=== ABOUT THIS EXERCISE ===
Of the lines listed below, return exactly those that run from the line containing "Insights & Analytics" through the line containing "Strategic Marketing", both included.

....................

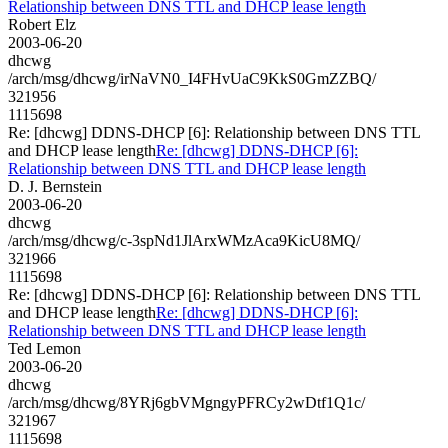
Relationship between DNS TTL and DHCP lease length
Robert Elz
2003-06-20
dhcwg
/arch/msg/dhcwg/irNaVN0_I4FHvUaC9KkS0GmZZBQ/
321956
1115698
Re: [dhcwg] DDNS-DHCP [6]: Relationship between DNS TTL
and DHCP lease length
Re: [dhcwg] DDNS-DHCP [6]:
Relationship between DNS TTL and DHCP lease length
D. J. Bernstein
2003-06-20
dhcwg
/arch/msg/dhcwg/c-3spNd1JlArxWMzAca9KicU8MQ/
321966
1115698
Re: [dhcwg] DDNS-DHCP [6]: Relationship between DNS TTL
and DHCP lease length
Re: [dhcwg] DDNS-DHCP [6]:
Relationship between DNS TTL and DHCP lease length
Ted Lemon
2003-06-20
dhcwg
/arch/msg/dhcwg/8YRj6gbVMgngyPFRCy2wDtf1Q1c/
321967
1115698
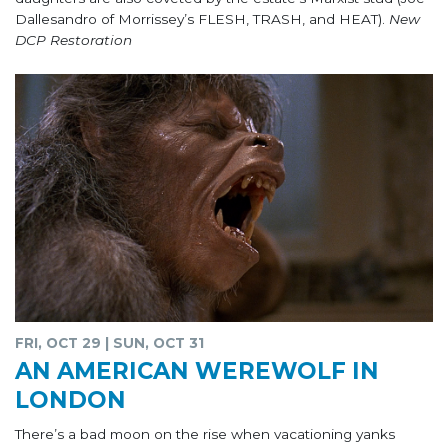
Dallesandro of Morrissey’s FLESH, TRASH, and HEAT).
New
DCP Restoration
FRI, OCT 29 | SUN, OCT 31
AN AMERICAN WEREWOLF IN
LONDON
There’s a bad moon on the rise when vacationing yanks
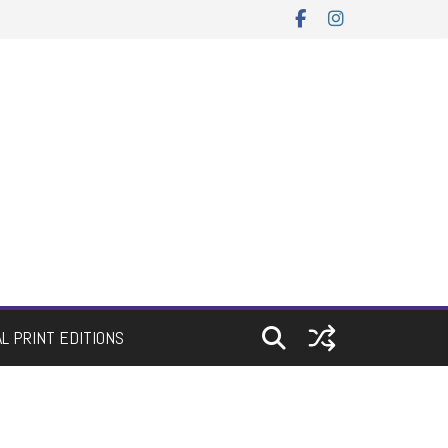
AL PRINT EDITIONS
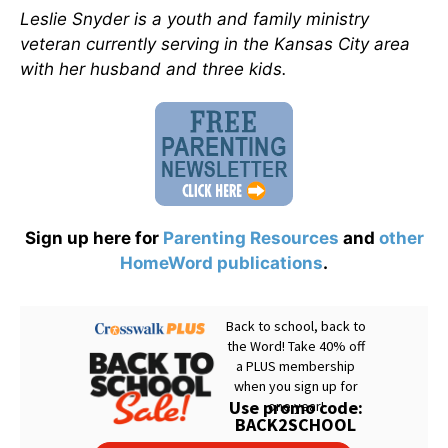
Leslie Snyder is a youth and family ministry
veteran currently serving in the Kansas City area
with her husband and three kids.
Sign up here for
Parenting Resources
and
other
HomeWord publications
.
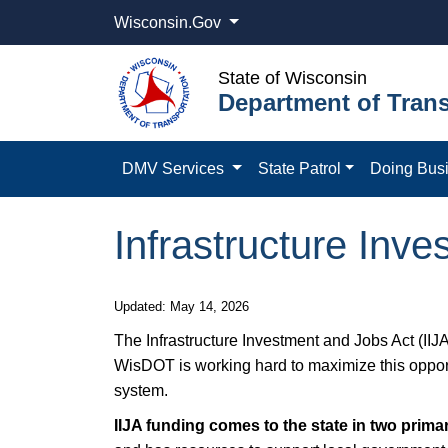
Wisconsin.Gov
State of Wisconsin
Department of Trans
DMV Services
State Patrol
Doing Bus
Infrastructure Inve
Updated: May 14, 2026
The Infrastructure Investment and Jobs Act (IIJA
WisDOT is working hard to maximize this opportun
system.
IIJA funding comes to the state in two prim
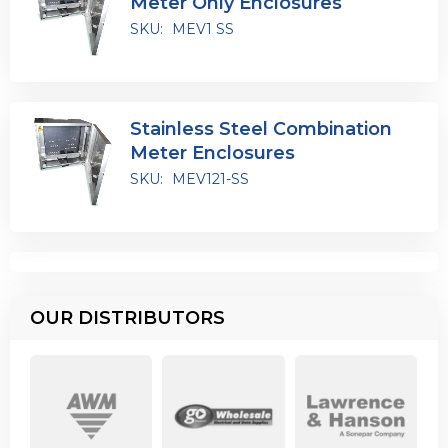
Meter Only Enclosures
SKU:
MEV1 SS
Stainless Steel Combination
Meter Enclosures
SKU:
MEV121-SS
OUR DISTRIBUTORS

....................

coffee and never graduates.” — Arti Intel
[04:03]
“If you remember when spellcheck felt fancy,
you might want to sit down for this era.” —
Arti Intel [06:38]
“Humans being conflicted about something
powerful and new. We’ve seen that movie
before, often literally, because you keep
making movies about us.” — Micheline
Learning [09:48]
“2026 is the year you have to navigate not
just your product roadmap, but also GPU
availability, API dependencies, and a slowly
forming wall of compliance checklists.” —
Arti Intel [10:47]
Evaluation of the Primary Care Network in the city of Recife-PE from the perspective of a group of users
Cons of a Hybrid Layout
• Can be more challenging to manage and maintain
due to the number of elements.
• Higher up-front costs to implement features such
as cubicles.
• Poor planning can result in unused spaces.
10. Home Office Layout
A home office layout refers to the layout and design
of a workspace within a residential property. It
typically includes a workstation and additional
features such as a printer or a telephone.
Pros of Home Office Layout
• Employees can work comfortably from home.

....................

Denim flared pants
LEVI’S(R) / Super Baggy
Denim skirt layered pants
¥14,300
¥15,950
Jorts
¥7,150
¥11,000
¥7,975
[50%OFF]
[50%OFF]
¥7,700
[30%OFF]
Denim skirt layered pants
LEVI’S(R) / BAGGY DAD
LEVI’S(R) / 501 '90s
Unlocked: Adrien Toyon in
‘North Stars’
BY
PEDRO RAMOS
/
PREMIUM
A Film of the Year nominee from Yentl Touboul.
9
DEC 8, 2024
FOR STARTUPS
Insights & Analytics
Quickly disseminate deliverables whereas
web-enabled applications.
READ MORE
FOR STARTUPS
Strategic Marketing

....................

=== YOUR SOLUTION ===
Insights & Analytics
Quickly disseminate deliverables whereas
web-enabled applications.
READ MORE
FOR STARTUPS
Strategic Marketing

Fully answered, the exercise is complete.